À Paris, hôtel d’Orléans, mai.

Il s’agit, mon aimable protecteur, d’assurer le bonheur de ma vie.

M. le bailli de Froulai, qui me vint voir hier, m’apprit que toute l’aigreur du garde des sceaux[1] contre moi venait de ce qu’il était persuadé que je l’avais trompé dans l’affaire des Lettres philosophiques, et que j’en avais fait faire l’édition.
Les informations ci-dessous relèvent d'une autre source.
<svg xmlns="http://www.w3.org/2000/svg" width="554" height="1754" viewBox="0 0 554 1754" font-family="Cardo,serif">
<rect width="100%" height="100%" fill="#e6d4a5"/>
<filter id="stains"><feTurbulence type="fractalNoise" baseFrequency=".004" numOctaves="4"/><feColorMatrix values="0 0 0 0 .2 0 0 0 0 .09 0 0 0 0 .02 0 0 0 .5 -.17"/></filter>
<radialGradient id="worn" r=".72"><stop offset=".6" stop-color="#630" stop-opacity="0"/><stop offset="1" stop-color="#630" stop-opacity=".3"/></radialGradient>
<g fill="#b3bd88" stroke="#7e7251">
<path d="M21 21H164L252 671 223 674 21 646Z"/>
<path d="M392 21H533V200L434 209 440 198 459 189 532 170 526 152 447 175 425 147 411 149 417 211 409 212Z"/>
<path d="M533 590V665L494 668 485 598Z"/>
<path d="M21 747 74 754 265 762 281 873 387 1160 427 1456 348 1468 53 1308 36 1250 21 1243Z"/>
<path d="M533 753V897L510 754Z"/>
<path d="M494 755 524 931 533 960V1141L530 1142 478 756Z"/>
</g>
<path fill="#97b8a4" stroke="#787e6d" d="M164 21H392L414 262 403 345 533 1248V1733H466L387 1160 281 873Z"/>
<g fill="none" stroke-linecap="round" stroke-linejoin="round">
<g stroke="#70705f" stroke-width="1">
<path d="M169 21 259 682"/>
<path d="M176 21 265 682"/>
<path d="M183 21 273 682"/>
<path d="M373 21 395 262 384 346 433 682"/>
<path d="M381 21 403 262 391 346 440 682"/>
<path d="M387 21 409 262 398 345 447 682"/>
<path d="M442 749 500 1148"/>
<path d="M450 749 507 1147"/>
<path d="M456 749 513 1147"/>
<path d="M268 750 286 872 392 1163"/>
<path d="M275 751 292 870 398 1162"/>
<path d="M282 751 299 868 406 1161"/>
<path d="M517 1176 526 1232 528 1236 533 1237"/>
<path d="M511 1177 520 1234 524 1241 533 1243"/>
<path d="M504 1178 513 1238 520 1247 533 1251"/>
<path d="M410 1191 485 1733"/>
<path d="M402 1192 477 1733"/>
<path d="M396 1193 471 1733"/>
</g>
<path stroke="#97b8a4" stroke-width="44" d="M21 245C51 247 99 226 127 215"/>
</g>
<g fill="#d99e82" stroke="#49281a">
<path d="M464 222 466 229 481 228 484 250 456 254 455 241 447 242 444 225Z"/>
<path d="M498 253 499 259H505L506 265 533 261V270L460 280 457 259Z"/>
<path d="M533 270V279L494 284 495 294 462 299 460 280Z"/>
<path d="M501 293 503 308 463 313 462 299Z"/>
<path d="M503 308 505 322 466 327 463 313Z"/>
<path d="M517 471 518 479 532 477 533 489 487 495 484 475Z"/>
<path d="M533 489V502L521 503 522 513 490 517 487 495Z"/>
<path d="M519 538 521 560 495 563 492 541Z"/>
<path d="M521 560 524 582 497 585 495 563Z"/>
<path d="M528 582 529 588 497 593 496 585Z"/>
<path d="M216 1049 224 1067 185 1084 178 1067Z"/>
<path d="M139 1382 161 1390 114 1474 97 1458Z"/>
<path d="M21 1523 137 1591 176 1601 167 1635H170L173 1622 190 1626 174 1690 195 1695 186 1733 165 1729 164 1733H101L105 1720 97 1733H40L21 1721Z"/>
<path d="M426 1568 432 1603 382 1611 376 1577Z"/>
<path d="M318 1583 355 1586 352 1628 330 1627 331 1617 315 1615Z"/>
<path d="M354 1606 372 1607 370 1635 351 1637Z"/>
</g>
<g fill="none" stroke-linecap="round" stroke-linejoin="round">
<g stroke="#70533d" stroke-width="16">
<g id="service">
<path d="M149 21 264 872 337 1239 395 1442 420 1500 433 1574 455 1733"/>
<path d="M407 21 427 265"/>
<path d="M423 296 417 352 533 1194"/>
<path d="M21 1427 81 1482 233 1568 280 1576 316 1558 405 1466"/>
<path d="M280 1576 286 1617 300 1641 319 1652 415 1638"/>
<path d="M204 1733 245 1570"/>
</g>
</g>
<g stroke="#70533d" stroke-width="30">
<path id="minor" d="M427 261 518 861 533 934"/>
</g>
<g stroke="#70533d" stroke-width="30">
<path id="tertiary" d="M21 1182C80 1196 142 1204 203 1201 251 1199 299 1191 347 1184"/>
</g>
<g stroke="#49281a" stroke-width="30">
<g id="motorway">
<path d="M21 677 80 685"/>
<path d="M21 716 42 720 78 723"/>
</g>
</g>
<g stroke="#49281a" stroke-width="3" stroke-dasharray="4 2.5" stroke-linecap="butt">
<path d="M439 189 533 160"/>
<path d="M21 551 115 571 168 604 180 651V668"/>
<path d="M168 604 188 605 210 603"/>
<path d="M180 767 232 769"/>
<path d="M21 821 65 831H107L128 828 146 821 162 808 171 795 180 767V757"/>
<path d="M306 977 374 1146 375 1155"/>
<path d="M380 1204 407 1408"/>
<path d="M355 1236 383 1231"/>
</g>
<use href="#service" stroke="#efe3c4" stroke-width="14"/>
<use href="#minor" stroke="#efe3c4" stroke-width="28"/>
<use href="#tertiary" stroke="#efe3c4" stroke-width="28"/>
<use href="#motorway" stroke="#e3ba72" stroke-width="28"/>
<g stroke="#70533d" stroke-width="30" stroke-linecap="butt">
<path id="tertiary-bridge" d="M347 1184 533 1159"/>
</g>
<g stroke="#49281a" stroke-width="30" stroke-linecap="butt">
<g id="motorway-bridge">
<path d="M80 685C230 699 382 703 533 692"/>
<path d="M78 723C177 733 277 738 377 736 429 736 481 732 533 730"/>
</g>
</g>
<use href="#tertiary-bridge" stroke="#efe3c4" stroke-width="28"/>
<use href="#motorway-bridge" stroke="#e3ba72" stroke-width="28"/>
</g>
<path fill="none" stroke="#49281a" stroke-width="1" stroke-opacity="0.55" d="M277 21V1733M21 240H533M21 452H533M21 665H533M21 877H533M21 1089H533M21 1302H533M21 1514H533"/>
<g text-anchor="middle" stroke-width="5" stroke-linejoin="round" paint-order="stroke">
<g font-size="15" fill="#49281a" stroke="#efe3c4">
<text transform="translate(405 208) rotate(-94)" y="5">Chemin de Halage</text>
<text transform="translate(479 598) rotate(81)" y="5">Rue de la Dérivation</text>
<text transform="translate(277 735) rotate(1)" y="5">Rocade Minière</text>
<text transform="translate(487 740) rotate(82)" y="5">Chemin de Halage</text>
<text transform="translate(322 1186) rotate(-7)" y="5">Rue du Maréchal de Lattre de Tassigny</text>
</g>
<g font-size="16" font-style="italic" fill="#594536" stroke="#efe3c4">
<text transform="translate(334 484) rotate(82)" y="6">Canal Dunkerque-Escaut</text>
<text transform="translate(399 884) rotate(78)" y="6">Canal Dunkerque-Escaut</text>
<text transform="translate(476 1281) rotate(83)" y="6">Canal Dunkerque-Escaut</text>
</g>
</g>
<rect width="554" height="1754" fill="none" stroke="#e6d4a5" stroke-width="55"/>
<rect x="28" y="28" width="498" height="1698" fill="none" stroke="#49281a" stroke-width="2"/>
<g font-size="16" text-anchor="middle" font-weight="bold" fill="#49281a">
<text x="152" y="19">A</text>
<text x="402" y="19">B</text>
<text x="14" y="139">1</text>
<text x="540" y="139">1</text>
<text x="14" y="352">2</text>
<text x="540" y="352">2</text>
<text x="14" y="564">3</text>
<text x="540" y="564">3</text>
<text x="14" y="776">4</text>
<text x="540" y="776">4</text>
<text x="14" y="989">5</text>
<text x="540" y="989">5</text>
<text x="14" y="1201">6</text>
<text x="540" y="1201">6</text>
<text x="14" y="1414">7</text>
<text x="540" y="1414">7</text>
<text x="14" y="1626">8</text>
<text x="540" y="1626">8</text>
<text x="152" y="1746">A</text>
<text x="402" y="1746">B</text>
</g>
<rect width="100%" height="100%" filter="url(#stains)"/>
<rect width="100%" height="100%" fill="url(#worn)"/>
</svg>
Je n’appris que dans mon voyage à Paris, de l’année passée, comment cette impression s’était faite : j’en donnai un mémoire. M. Rouillé, fatigué de toute cette affaire, qu’il n’a jamais bien sue, demanda à M. le duc de Richelieu s’il lui conseillait de faire usage de ce mémoire.
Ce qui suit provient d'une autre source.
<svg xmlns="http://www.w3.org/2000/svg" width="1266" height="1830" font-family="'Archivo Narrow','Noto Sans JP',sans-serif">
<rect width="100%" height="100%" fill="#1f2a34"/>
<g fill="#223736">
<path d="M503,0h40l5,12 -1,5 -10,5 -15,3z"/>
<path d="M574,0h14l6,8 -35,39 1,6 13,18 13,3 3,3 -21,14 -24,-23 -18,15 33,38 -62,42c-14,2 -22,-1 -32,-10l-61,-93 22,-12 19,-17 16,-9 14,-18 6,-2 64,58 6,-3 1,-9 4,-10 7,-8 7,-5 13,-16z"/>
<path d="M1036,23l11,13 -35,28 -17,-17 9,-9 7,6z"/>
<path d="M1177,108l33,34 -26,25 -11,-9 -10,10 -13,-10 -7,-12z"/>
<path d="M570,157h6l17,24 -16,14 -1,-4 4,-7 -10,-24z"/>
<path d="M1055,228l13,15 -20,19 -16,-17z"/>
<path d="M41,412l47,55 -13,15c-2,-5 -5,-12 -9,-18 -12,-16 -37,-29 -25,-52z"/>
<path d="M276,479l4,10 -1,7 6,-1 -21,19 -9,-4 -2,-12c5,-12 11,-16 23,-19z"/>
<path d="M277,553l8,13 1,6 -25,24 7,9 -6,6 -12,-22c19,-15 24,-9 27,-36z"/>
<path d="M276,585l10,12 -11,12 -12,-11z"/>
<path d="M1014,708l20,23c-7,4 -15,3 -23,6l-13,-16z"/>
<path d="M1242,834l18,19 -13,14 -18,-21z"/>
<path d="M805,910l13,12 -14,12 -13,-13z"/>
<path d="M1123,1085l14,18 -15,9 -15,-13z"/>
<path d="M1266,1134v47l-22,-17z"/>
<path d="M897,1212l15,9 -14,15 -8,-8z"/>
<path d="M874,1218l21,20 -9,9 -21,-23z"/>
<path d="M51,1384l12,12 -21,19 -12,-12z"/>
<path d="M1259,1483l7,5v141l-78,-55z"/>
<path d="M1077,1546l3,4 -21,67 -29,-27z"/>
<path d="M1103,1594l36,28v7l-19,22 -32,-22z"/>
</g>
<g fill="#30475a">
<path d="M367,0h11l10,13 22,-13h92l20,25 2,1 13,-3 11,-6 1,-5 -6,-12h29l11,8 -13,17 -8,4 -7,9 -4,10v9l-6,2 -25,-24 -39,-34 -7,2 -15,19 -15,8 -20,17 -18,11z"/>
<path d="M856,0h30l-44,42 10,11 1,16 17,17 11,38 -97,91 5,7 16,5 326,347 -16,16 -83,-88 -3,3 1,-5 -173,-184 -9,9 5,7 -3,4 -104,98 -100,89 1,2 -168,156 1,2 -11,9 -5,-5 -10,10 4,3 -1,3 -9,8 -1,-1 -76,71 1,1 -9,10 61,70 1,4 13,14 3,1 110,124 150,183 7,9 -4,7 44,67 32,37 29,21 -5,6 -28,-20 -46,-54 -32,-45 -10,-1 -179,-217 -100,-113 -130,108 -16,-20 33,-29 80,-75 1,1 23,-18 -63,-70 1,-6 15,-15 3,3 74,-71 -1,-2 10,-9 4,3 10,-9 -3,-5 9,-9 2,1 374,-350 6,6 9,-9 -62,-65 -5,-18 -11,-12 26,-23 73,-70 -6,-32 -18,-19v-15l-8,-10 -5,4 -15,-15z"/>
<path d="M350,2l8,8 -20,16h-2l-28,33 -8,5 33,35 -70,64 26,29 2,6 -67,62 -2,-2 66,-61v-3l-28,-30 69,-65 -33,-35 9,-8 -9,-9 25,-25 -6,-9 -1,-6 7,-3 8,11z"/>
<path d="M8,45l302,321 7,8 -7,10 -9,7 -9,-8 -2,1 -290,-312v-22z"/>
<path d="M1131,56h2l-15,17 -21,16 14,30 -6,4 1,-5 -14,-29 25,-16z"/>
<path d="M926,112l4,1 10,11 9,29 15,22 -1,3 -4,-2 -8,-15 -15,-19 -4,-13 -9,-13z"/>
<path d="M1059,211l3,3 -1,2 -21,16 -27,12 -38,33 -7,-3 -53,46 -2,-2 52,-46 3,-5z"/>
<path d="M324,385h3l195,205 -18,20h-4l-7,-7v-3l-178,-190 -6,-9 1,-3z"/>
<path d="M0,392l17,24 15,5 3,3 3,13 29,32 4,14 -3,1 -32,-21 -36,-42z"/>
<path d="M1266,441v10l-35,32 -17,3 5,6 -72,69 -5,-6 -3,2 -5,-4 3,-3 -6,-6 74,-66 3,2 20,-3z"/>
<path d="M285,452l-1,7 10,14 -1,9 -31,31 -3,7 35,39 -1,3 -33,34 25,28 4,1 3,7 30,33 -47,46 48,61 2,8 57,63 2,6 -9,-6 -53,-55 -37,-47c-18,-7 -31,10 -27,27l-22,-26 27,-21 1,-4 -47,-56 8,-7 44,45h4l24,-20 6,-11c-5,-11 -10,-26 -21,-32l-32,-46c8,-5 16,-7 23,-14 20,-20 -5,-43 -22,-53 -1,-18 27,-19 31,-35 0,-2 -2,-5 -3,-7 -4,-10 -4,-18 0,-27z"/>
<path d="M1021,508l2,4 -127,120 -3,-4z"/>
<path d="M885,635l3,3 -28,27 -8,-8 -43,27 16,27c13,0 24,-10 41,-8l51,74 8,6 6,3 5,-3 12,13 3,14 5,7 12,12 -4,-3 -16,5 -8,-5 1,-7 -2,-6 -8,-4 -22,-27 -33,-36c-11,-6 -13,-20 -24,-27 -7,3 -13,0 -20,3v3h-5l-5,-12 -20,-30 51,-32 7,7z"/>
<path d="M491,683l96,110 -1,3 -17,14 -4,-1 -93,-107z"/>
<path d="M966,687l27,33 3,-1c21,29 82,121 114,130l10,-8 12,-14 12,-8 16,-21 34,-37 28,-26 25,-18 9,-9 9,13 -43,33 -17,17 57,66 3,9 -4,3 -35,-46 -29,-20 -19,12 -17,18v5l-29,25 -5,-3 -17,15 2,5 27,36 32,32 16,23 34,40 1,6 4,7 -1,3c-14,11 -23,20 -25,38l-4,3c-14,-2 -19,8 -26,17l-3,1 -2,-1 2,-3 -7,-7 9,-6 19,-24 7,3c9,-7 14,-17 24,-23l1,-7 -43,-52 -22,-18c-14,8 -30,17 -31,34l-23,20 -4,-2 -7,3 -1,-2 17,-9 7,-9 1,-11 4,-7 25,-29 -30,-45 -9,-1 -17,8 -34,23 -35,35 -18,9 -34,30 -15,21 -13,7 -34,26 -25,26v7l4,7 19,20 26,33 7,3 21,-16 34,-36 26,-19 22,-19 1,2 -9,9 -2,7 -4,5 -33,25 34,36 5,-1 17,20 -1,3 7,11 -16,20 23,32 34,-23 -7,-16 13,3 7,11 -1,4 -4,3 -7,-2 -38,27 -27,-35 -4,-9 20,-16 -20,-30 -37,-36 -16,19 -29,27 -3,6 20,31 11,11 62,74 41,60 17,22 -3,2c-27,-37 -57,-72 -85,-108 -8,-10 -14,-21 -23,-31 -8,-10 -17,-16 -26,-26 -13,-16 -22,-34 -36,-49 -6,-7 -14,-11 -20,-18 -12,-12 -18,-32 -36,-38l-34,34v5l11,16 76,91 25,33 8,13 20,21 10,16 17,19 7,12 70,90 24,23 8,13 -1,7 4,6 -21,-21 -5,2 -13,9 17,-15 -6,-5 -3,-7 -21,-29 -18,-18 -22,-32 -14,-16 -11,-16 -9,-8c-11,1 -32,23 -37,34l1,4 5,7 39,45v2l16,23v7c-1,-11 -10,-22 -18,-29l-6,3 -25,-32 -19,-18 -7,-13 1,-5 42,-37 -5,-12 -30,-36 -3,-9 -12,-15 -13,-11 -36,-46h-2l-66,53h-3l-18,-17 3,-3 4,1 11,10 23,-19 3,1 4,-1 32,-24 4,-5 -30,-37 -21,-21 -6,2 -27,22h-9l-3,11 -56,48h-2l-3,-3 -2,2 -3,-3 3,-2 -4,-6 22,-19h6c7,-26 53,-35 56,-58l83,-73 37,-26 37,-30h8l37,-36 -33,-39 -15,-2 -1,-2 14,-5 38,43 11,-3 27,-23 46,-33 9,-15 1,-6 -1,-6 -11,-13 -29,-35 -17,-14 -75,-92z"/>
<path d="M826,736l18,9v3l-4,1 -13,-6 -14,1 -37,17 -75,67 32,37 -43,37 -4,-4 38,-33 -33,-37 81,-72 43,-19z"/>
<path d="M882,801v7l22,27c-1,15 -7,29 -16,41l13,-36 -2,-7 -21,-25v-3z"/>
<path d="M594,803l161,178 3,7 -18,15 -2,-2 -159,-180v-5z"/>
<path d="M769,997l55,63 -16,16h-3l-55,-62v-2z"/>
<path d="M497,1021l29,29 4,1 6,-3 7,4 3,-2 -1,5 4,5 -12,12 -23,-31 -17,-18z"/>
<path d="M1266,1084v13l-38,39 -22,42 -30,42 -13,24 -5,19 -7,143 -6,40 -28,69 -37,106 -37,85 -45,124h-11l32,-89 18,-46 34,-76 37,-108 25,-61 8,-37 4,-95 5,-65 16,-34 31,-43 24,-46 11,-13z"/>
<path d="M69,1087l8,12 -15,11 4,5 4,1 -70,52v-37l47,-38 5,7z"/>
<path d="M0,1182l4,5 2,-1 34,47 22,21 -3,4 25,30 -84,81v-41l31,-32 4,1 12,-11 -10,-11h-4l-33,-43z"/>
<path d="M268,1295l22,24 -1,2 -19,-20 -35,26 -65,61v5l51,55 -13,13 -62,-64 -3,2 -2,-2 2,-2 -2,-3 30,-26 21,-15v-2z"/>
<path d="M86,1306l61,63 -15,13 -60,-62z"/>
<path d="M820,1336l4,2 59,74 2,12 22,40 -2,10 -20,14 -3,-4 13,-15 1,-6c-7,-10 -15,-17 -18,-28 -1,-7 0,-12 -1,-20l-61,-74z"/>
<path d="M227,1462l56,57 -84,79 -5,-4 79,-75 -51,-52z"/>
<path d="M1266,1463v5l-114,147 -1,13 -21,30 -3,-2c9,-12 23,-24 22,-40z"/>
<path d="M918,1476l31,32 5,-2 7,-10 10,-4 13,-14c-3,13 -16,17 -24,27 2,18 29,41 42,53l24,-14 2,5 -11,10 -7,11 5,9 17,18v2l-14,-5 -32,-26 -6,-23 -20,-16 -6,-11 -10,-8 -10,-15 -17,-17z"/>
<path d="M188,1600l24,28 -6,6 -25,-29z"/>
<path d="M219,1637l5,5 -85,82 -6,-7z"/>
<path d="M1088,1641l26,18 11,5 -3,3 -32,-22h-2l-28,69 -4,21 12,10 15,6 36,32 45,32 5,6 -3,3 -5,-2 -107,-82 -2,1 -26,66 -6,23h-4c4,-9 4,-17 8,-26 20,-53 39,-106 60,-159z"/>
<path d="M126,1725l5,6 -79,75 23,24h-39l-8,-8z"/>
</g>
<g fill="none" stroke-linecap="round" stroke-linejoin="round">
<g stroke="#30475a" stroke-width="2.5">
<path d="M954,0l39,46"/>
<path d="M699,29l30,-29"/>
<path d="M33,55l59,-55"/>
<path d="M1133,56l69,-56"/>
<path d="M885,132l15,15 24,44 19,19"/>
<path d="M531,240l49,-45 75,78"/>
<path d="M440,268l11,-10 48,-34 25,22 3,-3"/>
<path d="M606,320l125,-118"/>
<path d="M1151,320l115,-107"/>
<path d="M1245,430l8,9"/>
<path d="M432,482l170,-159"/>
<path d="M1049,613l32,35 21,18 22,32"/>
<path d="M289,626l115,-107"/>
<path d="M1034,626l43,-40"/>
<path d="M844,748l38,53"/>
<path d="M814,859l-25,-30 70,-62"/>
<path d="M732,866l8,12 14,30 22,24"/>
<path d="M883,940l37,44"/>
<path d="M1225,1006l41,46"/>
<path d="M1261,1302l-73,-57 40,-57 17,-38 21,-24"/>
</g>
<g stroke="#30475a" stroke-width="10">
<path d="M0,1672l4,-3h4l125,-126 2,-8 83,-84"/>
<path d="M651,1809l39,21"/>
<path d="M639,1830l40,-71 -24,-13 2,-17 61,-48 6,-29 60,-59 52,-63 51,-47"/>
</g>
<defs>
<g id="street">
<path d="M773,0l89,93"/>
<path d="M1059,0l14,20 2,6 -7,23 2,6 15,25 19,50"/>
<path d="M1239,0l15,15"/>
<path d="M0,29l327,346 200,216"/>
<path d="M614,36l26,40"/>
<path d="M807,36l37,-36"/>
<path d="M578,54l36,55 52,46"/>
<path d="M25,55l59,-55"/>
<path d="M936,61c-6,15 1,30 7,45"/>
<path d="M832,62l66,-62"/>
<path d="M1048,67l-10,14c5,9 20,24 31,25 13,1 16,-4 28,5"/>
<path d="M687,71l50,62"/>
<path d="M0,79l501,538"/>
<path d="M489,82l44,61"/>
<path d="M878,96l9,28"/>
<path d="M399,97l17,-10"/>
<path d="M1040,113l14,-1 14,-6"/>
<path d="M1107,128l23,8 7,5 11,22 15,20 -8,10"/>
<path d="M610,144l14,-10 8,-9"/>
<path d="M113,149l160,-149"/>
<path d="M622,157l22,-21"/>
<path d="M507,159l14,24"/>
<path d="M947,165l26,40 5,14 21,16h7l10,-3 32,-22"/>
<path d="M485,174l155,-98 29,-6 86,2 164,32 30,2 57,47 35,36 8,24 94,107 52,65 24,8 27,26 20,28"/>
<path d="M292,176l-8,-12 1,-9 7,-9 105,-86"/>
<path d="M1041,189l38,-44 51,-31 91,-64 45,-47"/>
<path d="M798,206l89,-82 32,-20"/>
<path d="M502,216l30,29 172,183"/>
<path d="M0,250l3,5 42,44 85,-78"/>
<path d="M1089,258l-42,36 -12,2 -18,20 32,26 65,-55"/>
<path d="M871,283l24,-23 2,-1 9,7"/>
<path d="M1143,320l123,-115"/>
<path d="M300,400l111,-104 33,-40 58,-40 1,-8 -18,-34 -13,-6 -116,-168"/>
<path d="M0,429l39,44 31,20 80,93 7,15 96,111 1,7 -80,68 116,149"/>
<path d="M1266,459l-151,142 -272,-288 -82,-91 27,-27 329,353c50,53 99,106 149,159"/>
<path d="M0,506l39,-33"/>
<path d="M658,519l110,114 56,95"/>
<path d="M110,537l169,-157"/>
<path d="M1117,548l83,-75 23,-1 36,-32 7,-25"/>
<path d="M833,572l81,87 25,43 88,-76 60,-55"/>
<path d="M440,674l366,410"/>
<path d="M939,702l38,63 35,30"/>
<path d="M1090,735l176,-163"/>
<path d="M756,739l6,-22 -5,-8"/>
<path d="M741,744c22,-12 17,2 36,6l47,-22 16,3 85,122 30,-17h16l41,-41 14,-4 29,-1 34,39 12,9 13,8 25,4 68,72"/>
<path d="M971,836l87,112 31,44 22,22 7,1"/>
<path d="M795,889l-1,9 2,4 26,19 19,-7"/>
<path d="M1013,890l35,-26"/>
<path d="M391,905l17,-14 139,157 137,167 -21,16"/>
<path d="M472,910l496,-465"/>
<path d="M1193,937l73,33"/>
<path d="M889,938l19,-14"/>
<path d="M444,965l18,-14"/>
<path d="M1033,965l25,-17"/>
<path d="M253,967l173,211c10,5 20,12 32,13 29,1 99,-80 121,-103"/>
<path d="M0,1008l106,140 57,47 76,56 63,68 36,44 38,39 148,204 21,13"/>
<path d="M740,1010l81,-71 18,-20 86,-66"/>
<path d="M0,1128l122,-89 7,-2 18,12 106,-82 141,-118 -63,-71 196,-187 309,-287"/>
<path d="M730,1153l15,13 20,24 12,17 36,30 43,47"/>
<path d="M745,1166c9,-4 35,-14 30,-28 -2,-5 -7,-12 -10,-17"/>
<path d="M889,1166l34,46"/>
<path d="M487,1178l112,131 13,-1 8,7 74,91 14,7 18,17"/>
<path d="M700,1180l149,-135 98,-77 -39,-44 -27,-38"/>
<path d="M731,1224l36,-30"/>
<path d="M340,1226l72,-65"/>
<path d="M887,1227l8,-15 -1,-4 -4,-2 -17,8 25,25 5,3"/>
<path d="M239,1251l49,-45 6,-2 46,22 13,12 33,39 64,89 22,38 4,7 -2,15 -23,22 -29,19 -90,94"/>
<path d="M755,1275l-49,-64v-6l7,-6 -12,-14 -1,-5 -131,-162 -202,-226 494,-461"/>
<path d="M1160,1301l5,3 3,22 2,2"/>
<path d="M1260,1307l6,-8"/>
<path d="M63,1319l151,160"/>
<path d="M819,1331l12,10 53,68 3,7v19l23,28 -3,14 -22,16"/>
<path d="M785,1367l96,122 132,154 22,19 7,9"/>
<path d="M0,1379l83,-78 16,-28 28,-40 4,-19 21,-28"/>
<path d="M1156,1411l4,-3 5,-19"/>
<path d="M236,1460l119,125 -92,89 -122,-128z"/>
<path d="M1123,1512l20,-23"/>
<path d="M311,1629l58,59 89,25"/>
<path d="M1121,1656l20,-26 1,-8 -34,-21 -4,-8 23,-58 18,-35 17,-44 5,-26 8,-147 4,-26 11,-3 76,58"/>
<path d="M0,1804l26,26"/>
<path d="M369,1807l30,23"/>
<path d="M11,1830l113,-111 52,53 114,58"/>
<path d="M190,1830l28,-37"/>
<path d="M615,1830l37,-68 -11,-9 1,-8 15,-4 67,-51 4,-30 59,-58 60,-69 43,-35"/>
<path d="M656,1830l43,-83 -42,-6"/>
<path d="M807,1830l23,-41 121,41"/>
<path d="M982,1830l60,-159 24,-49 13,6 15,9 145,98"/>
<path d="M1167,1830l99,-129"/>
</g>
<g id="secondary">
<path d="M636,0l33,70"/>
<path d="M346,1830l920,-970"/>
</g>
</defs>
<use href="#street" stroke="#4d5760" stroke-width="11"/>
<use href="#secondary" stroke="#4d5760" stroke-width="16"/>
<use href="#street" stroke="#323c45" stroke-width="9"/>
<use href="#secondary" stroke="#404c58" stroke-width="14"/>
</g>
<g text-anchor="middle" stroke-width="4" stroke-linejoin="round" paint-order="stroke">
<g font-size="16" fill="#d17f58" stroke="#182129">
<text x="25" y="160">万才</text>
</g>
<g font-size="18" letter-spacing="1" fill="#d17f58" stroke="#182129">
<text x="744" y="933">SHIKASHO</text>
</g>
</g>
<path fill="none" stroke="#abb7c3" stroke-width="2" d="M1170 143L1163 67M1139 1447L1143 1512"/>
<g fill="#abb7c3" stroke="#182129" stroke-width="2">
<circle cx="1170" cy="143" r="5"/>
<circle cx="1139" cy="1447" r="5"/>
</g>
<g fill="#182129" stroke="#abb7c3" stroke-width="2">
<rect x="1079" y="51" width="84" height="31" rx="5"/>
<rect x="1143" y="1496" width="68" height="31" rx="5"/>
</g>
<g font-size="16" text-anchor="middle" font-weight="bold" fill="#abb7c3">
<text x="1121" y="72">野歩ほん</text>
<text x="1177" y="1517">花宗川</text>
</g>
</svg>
M. de Richelieu, plus fatigué encore, et las du déchaînement et du trouble que tout cela avait causée[2], persuadé d’ailleurs (parce qu’il trouvait cela plaisant) qu’en effet je m’étais fait un plaisir d’imprimer et de débiter le livre, malgré le garde des sceaux ; M. de Richelieu, dis-je, me croyant trop heureux d’être libre, dit à M. Rouillé : « L’affaire est finie ; qu’importe que ce soit Jore ou Josse qui ait imprimé ce … livre ? Que Voltaire s’aille faire …, et qu’on n’en parle plus ! » Qu’arriva-t-il de cette manière légère de traiter les affaires sérieuses de son ami ? que M. Rouillé crut que mes propres protecteurs étaient convaincus de mon tort, et même d’un tort très-criminel. Le garde des sceaux fut confirmé dans sa mauvaise opinion ; et voilà ce qui, en dernier lieu[3], m’a attiré les soupçons cruels de l’impression de la Pucelle : c’est de là qu’est venu l´orage qui m´a fait quitter Cirey.

M. le bailli de Froulai, qui connaît le terrain, qui a un cœur et un esprit digne du votre, m’a conseillé de poursuivre vivement l´éclaircissement de mon innocence ; l’affaire est simple. C’est Josse, François Josse, libraire, rue Saint-Jacques, à la fleur-de-lys, le seul qui n’ait point été mis en cause, le seul impuni, qui imprima le livre, qui le débita par la plus punissable de toutes les perfidies. Je lui avais confié l’original sous serment, uniquement afin qu’il le reliât pour vous le faire lire.

Le principal colporteur, instruit de l’affaire, est greffier de Lagny : il se nomme Lionais. J’ai envoyé à Lagny avant-hier ; il a répondu que François Josse était en effet l’éditeur. On peut lui parler.

Il est démontré que, pour supprimer le livre, j’avais donné quinze cents livres à Jore, de Rouen ; c’est Pasquier, banquier, rue Quincampoix, qui lui compta l’argent. Jore, de Rouen, fut fidèle, et ne songea à débiter son édition supprimée que quand il vit celle de Josse, de Paris. Voilà des faits vrais et inconnus. Échauffez M. Rouillé en faveur d’un honnête homme, de votre ami malheureux et calomnié.

  1. Chauvelin.
  2. Le ministère avait envoyé un exempt, en 1734, chez le duc de Guise même, à Monjeu, pour y saisir l’auteur des Lettres philosophiques.
  3. Voyez la lettre 533, du 8 décembre 1735, à Thieriot.